In neuroscience we often aim to find correlations between variables that depend on time. For example, we might correlate neuronal population activity on each trial of a task with behavioral variables such as choices. The statistical analysis of such data is difficult because the recorded variables often show slow changes in activity, which can lead to apparent correlations between them even if they are completely unrelated.

This phenomenon was given the memorable name of “nonsense correlation” by statistician G. Udny Yule (Yule, 1926). The problem of nonsense correlations has been discussed extensively in fields such as econometrics (Box, 2008; Granger and Newbold, 1974; Haugh, 1976; Phillips, 1986), but despite its importance to understanding neurophysiology data, has seen little discussion in this field (but see Elber-Dorozko and Loewenstein, 2018).

Here, we evaluate ten possible solutions to the problem, by applying them to simulated neural data. Two methods (the pseudosession and session permutation methods) do not produce nonsense correlations, however they cannot be used in all situations. The remaining methods (naïve correlation, linear shift, circular shift, phase and wavelet randomization, cross-validation, auto-decorrelation) can all produce nonsense correlations, although linear shift appears to do so least often. We end with conclusions for how to design experiments that allow pseudosession and session permutation methods to be used.

## What are nonsense correlations?

To illustrate the phenomenon of nonsense correlations, we consider a simulated experiment (**Figure 1**).
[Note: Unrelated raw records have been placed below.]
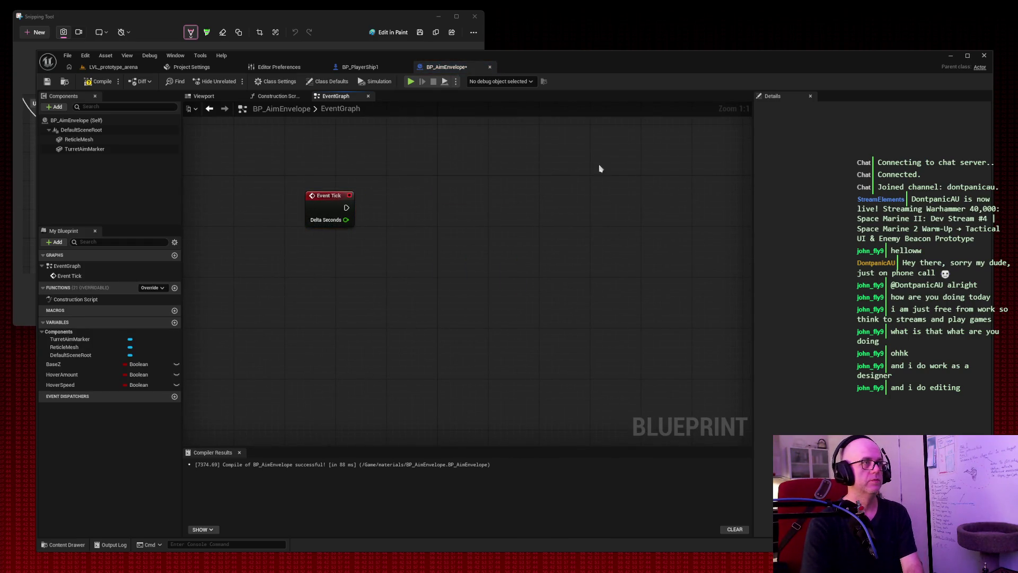
pyautogui.moveTo(597, 166)
pyautogui.mouseDown()
pyautogui.moveTo(573, 390)
pyautogui.moveTo(478, 155)
pyautogui.mouseUp()
pyautogui.scroll(-5, 482, 278)
pyautogui.scroll(5, 482, 277)
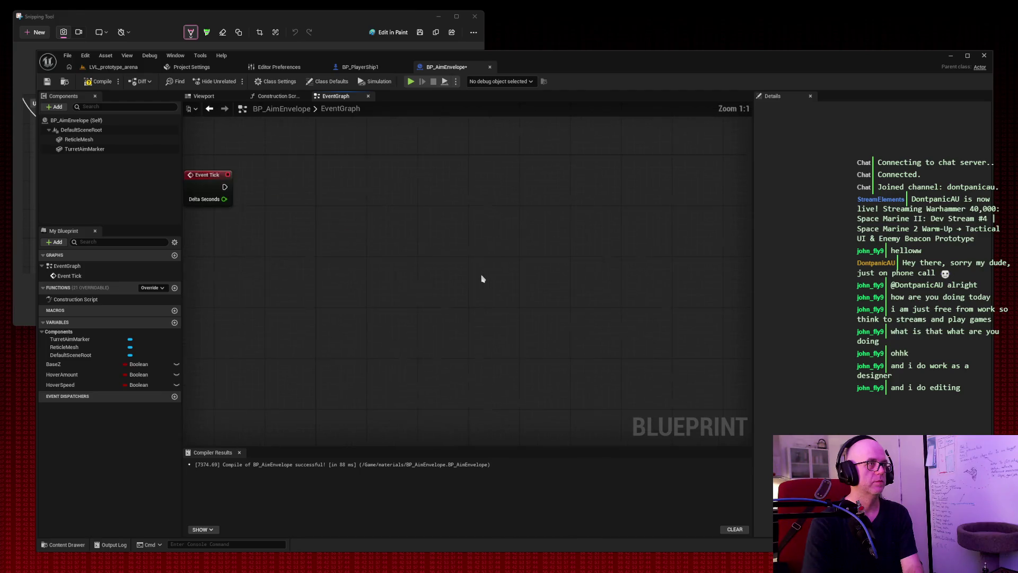
pyautogui.scroll(-2, 457, 258)
pyautogui.moveTo(443, 204)
pyautogui.mouseDown()
pyautogui.moveTo(443, 180)
pyautogui.moveTo(429, 177)
pyautogui.mouseUp()
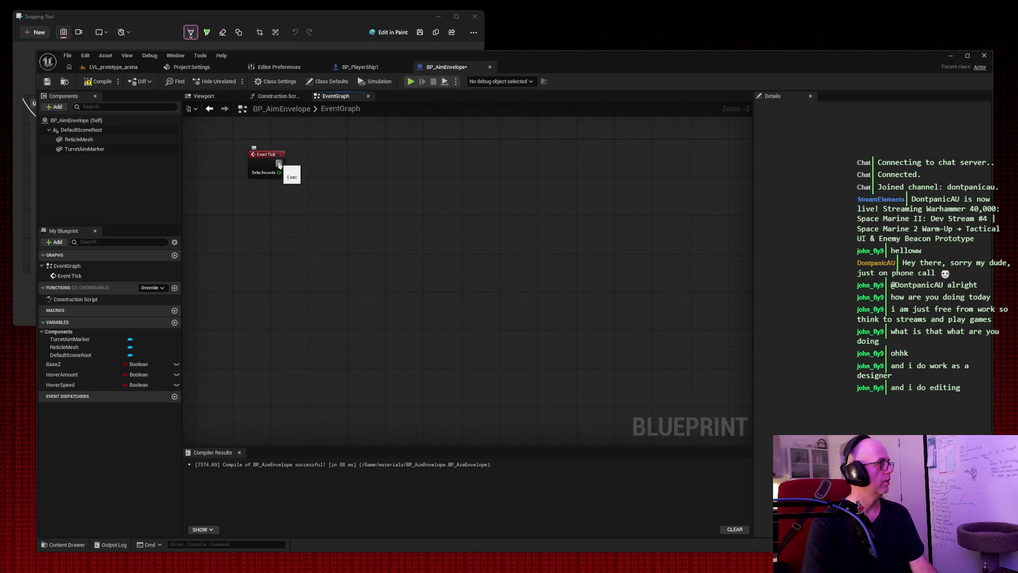
# Step: Add Get Game Time in Seconds feeding a multiply node
pyautogui.rightClick(285, 240)
pyautogui.write('get game time')
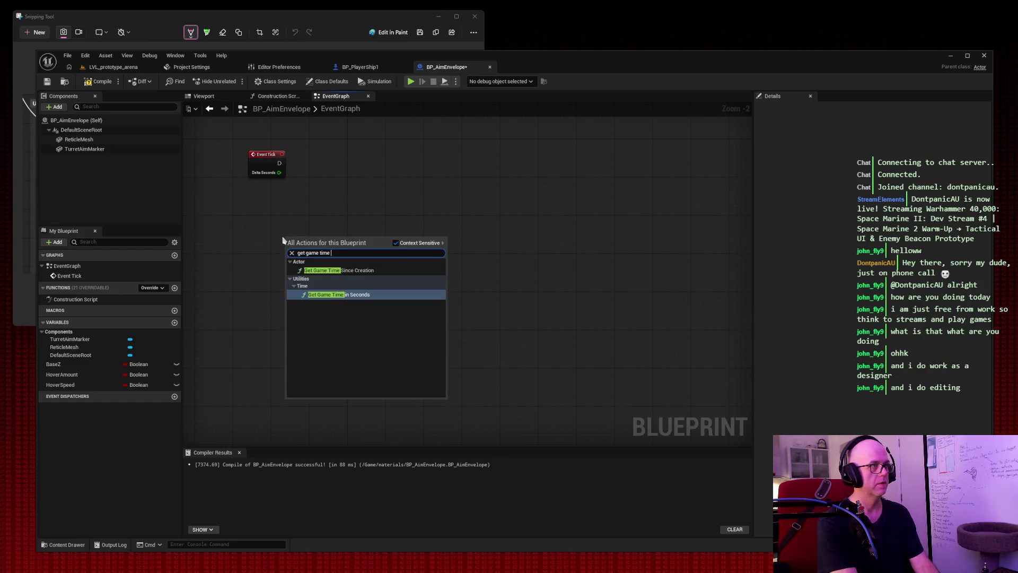
pyautogui.press('Return')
Imagine we have recorded a population of *N* = 10 cells and computed their firing rate on *T* = 200 behavioral trials. To simulate the case that the neurons encode no information about behavior, we generate their rates randomly, independent of each other and of the simulated behavioral variables. We simulate slow rate drifts by summing logistic sigmoid functions centered on random times, together with pink noise (Methods; **Figure 1A1,1A2**).

We consider two types of simulated behavioral variable. First, we consider a binary “block” variable, which switches pseudo-randomly during the experiment; for example, this could indicate which of two stimuli or actions is most likely to reward (**Figure 1B1**). Even though this was generated independently of the neural activity, it is possible to predict it accurately from neural activity, since by chance some of the neurons showed rate shifts at times close to the block switches (e.g. the green cell in **Figure 1A1**).

The second type of simulated behavioral variable was a continuous one, simulated the same way as the neural variables (**Figure 1B2)**; for example this could measure running speed on each trial. Again, this variable could be predicted almost perfectly from the simulated neural activity, even though it was generated independently.

To simulate a situation where neuronal firing rates do encode information about the behavioral variable, we added a small multiple of the behavioral variable to each neuron’s firing rate, with a random weight (**Figure 1A3, 1A4**). Throughout the paper we therefore consider four scenarios: a binary or continuous behavioral variable, with or without genuine correlation to neural activity.

To measure how well the behavioral variable correlated with neural activity on each trial, we predicted it by multiple linear regression. (Other methods could be used but this would not change the basic results.) Naively applying the usual test of significance for multiple linear regression (the F-test), we find statistical significance in each of our four scenarios, for each of 1000 simulations (**Figure 1C**).

Naïve correlation thus always produced a false-positive error even when there was no genuine relationship between neural activity and the behavioral variable. This is because the F test assumes that the data on each timestep are statistically independent. However, both the predictor firing rates and the target behavioral variable are correlated across timesteps, and the test gives false significance.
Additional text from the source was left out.